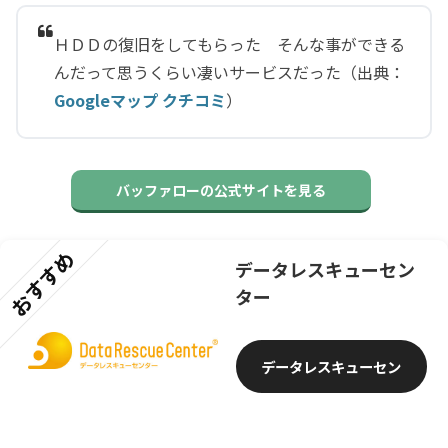
ＨＤＤの復旧をしてもらった そんな事ができる
んだって思うくらい凄いサービスだった（出典：
Googleマップ クチコミ
）
バッファローの公式サイトを見る
おすすめ
データレスキューセン
ター
データレスキューセン
ター公式サイトへ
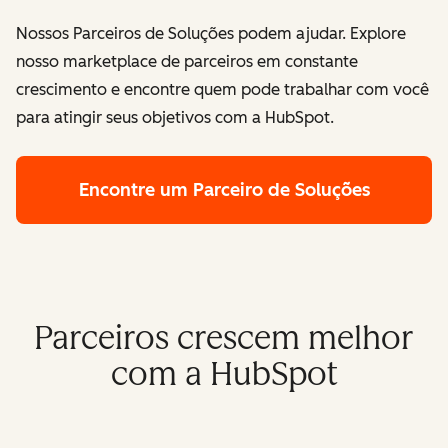
Nossos Parceiros de Soluções podem ajudar. Explore
nosso marketplace de parceiros em constante
crescimento e encontre quem pode trabalhar com você
para atingir seus objetivos com a HubSpot.
Encontre um Parceiro de Soluções
Parceiros crescem melhor
com a HubSpot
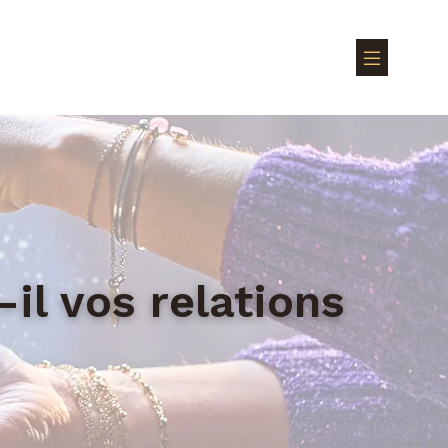
il vos relations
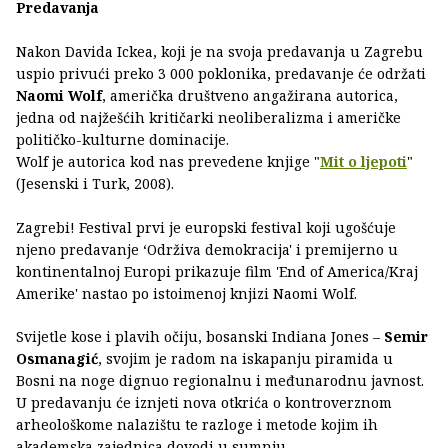
Predavanja
Nakon Davida Ickea, koji je na svoja predavanja u Zagrebu
uspio privući preko 3 000 poklonika, predavanje će održati
Naomi Wolf
, američka društveno angažirana autorica,
jedna od najžešćih kritičarki neoliberalizma i američke
političko-kulturne dominacije.
Wolf je autorica kod nas prevedene knjige "
Mit o ljepoti
"
(Jesenski i Turk, 2008).
Zagrebi! Festival prvi je europski festival koji ugošćuje
njeno predavanje ‘Održiva demokracija' i premijerno u
kontinentalnoj Europi prikazuje film 'End of America/Kraj
Amerike' nastao po istoimenoj knjizi Naomi Wolf.
Svijetle kose i plavih očiju, bosanski Indiana Jones –
Semir
Osmanagić
, svojim je radom na iskapanju piramida u
Bosni na noge dignuo regionalnu i međunarodnu javnost.
U predavanju će iznjeti nova otkrića o kontroverznom
arheološkome nalazištu te razloge i metode kojim ih
akademska zajednica dovodi u sumnju.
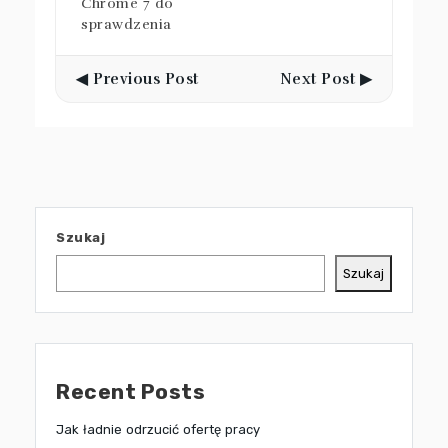
Chrome 7 do
sprawdzenia
◀ Previous Post
Next Post ▶
Szukaj
Szukaj
Recent Posts
Jak ładnie odrzucić ofertę pracy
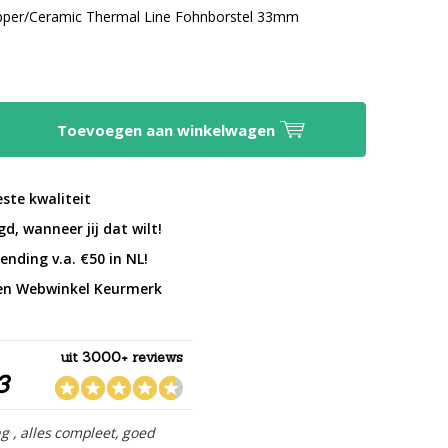
per/Ceramic Thermal Line Fohnborstel 33mm
Toevoegen aan winkelwagen
este kwaliteit
d, wanneer jij dat wilt!
ending v.a. €50 in NL!
en Webwinkel Keurmerk
uit 3000+ reviews
3
ng , alles compleet, goed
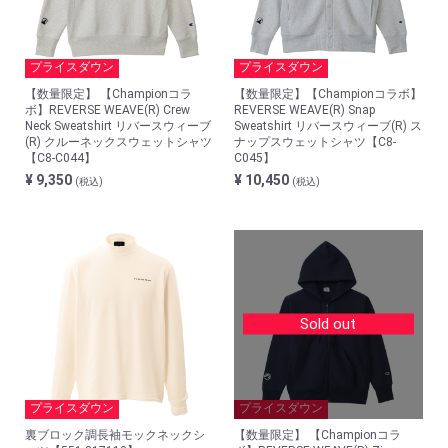
プライスダウン
プライスダウン
【数量限定】 【Championコラ
【数量限定】【Championコラボ】
ボ】REVERSE WEAVE(R) Crew
REVERSE WEAVE(R) Snap
Neck Sweatshirt リバースウィーブ
Sweatshirt リバースウィーブ(R) ス
(R) クルーネックスウェットシャツ
ナップスウェットシャツ【C8-
【C8-C044】
C045】
¥ 9,350
¥ 10,450
(税込)
(税込)
Sold out
プライスダウン
プライスダウン
裏ブロック調長袖モックネックシ
【数量限定】 【Championコラ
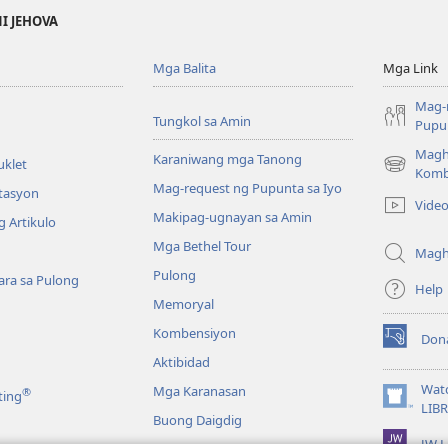
NI JEHOVA
Mga Balita
Mga Link
Mag-
Tungkol sa Amin
Pupun
Magh
Karaniwang mga Tanong
uklet
(may
Komb
Mag-request ng Pupunta sa Iyo
bubukas
itasyon
Vide
na
Makipag-ugnayan sa Amin
 Artikulo
bagong
Mga Bethel Tour
window)
Magh
Pulong
ra sa Pulong
Help
Memoryal
Kombensiyon
Don
(may
Aktibidad
bubukas
na
Wat
Mga Karanasan
®
ting
bagong
(may
LIB
Buong Daigdig
window)
bubukas
JW L
na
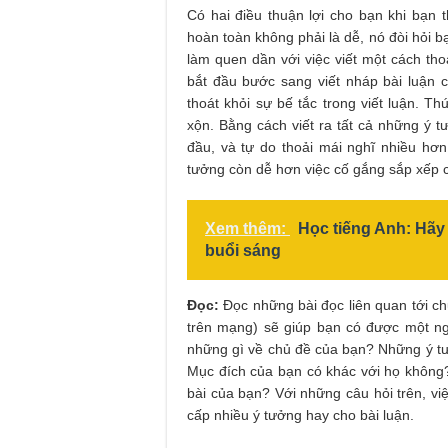
Có hai điều thuận lợi cho bạn khi bạn t
hoàn toàn không phải là dễ, nó đòi hỏi b
làm quen dần với việc viết một cách tho
bắt đầu bước sang viết nháp bài luận c
thoát khỏi sự bế tắc trong viết luận. Th
xộn. Bằng cách viết ra tất cả những ý 
đầu, và tự do thoải mái nghĩ nhiều hơn
tưởng còn dễ hơn việc cố gắng sắp xếp 
Xem thêm:
Học tiếng Anh: Hãy
buổi sáng
Đọc:
Đọc những bài đọc liên quan tới ch
trên mạng) sẽ giúp bạn có được một ng
những gì về chủ đề của bạn? Những ý tưở
Mục đích của bạn có khác với họ không
bài của bạn? Với những câu hỏi trên, vi
cấp nhiều ý tưởng hay cho bài luận.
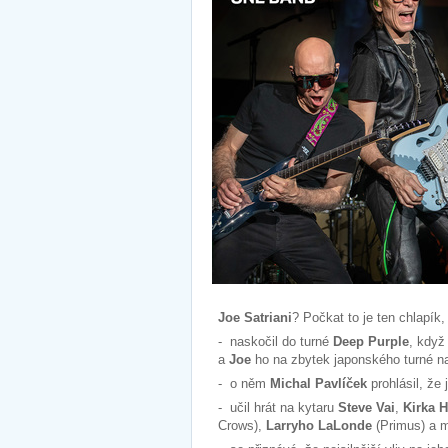
Joe Satriani
? Počkat to je ten chlapík
- naskočil do turné
Deep Purple
, kdy
a
Joe
ho na zbytek japonského turné na
- o něm
Michal Pavlíček
prohlásil, že
- učil hrát na kytaru
Steve Vai
,
Kirka 
Crows),
Larryho LaLonde
(Primus) a 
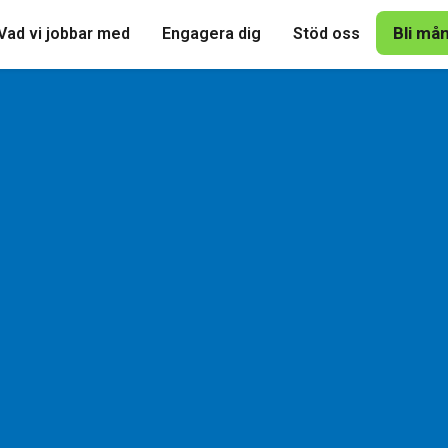
Bli må
Vad vi jobbar med
Engagera dig
Stöd oss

▬▬▬▬▬▬

**Exercise**
Copy the material from its start through the line containing "il vos relations", replacing "HubSpot" with "Salesforce" and keeping everything else the same. Omit the pictures.

**Solution for this task**
ＨＤＤの復旧をしてもらった そんな事ができる
んだって思うくらい凄いサービスだった（出典：
Googleマップ クチコミ
）
バッファローの公式サイトを見る
おすすめ
データレスキューセン
ター
データレスキューセン
ター公式サイトへ
Nossos Parceiros de Soluções podem ajudar. Explore
nosso marketplace de parceiros em constante
crescimento e encontre quem pode trabalhar com você
para atingir seus objetivos com a Salesforce.
Encontre um Parceiro de Soluções
Parceiros crescem melhor
com a Salesforce
il vos relations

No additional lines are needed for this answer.